Ivo Ivanov, CEO of DE-CIX, explores how companies can better manage their AI data and clouds effectively, and achieve viable returns on their AI investments.
We may well look back on 2023-4 as the year of the AI boom. Microsoft declared a $10 billion investment in OpenAI, the number of people using AI tools around the world surpassed 250 million, and Dictionary.com declared ‘hallucinate’ its 2023 Word of the Year, owing to increased interest in generative AI tools such as ChatGPT, Bard, and Grok.
Businesses are paying attention to AI and their deployment brings countless benefits, from increased productivity and automation to data-driven decision-making and new revenue opportunities. However, despite these benefits, one critical question is emerging in boardrooms around the world: Are we really achieving our intended return on our AI investment?
Once the shine of new AI deployments wears off, those in charge have the unenviable task of ensuring that they’re getting the most out of their technology. In the race to AI success, many businesses underestimate the role their data and connectivity infrastructure play in enabling and supporting AI deployments, and that can lead to serious bottlenecks. Some may opt for a hybrid cloud environment while others may decide to build their AI applications fully in the cloud – but in both cases, latency, speed, bandwidth, and the sheer cost of the compute power needed can be limiting factors.
Businesses recognize this challenge. According to a survey by the MIT Technology Review, 95% of companies are already using AI in some form, and around half expect to deploy AI across all business functions within the next two years. However, the same survey revealed that the main challenges to successful AI implementation are data quality (49%), data infrastructure or pipelines (44%), and data integration tools (40%). Similar concerns were raised by European organisations surveyed by IDC, of which 22% list network performance and latency as their main concern when using or planning to use AI from the cloud, especially for use cases requiring real-time data.
Network performance: The elephant in the room?
Businesses are now facing something of a dilemma. AI is ready for them, but are they ready for AI? As data generation continues to surge, organizations are understandably finding it challenging to store all relevant information on their own infrastructure, instead choosing cloud-based data lakes and warehouses to stockpile both raw and structured data. This makes sense, however, these data sources are only useful from an AI perspective if they can be seamlessly integrated with AI models, many of which will already be in the cloud.

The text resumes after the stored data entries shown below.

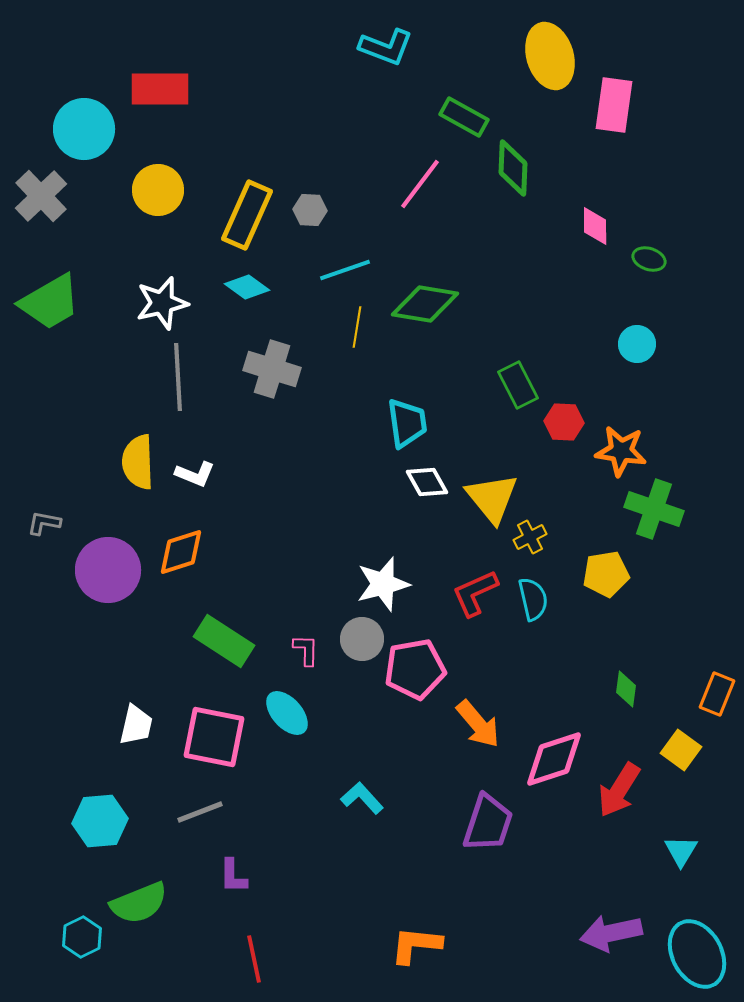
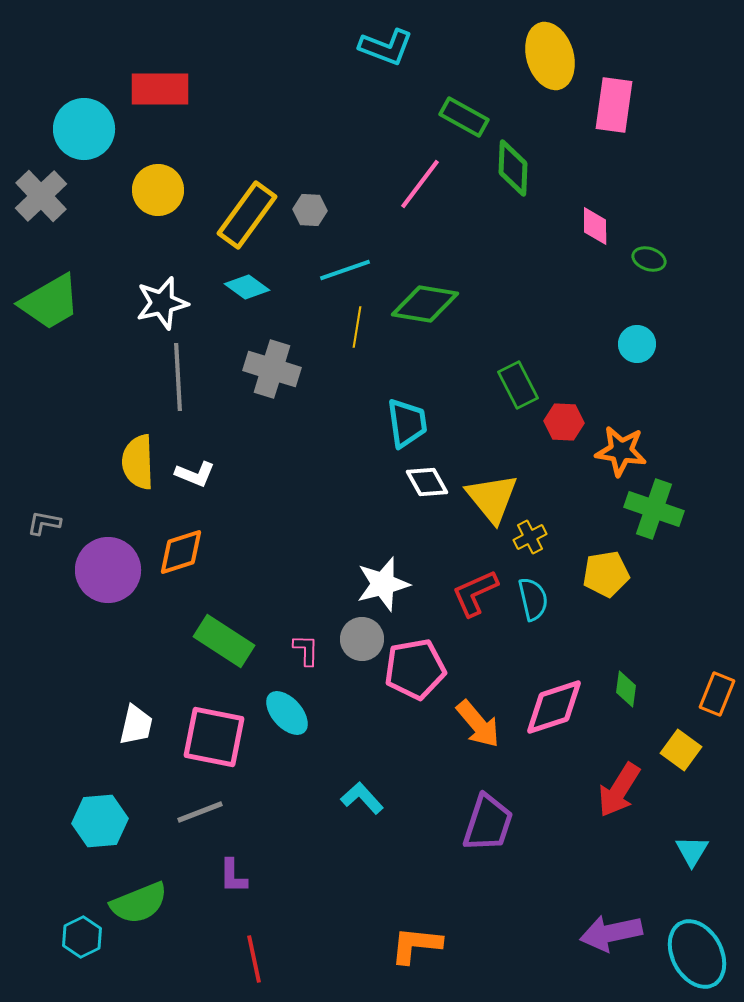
yellow rectangle at (247, 215): rotated 12 degrees clockwise
pink diamond at (554, 759): moved 52 px up
cyan triangle at (681, 851): moved 11 px right
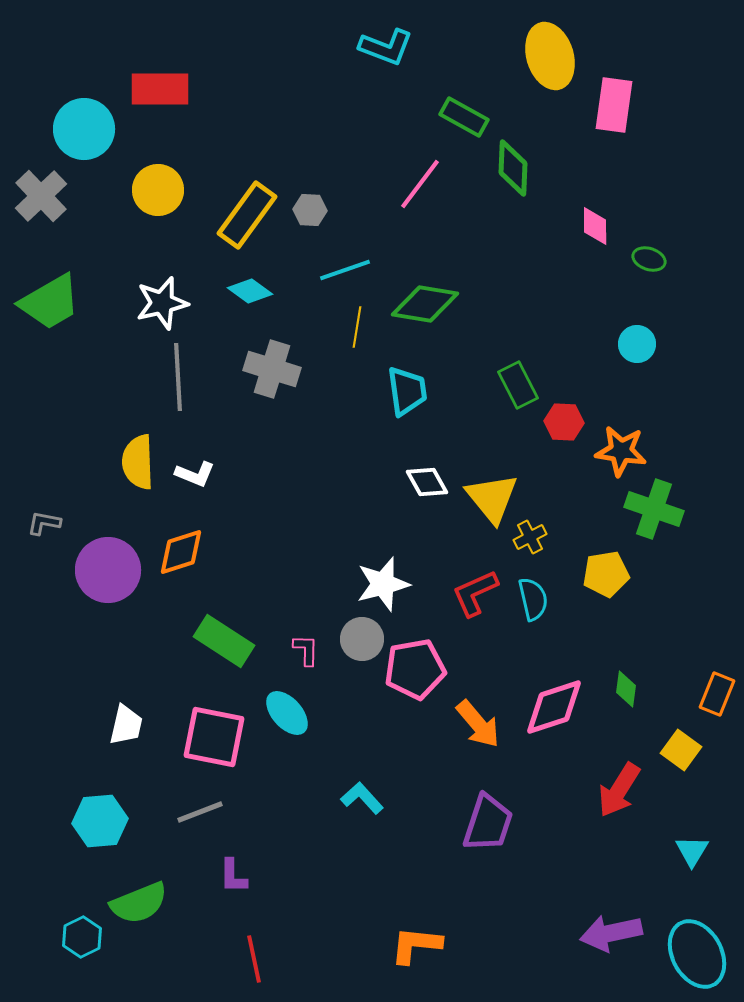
cyan diamond at (247, 287): moved 3 px right, 4 px down
cyan trapezoid at (407, 423): moved 32 px up
white trapezoid at (136, 725): moved 10 px left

This gives businesses a problem. They need to move their data off-site, but if their data is off-site while they continue to deploy AI-based solutions, they are at the mercy of connectivity. It’s important to establish the distinction between AI training and AI inference. Training AI models – whether it’s building them from scratch or retraining them periodically – doesn’t necessarily require low latency connectivity, but it does depend on high bandwidth. To maximise the benefits of cloud infrastructure without incurring excessive data egress costs, businesses are turning to direct connectivity options provided by cloud vendors. When it comes to AI inference – where the model’s output is used in real time – the situation changes. Here, low latency becomes essential. Whether it’s customer service chatbots, marketing optimisation, or product development, speed and responsiveness are simply non-negotiable.
That means a network capable of handling both the high bandwidth demands of training and the low latency requirements of inference is also non-negotiable. For AI to truly to deliver on its promise, high-performance connectivity between data sources, cloud environments and AI models must be established. But how?
Ensuring AI readiness with interconnection
Businesses are investing heavily in AI, yet continue to connect their on-premise hardware, data warehouses, and AI cloud services through the public internet or third-party IP transit, leaving them with little control over data routes and no guarantees on performance. This not only impacts latency but also poses security risks to sensitive company data. To avoid these issues, businesses need dedicated, secure, and direct connections between their networks and the various clouds, services, and applications they rely on.
Managing these data flows effectively requires something known as network interconnection. Direct, high-performance links between corporate networks and cloud platforms, often facilitated through Cloud Exchanges with cloud routing capabilities, are crucial for establishing a responsive, interoperable multi-cloud or hybrid cloud environment.
What’s more, interconnection with external networks via an Internet Exchange – whether through peering or private network interconnects – ensures that data takes the most efficient path between endpoints, offering secure, low-latency, and resilient connectivity as a result. By extending this direct connection to AI-as-a-service networks through an AI Exchange, businesses can even outsource AI development and operations to third-party providers, supporting a multi-AI approach without sacrificing performance or security.
To approach this effectively on a regional or global scale, businesses are increasingly relying on high-performance interconnection providers – such as Internet, Cloud, and AI Exchange operators – for both connectivity solutions and strategic network design. It is these neutral operators that will ultimately enable an AI-ready world where businesses can not only deploy AI, but master it.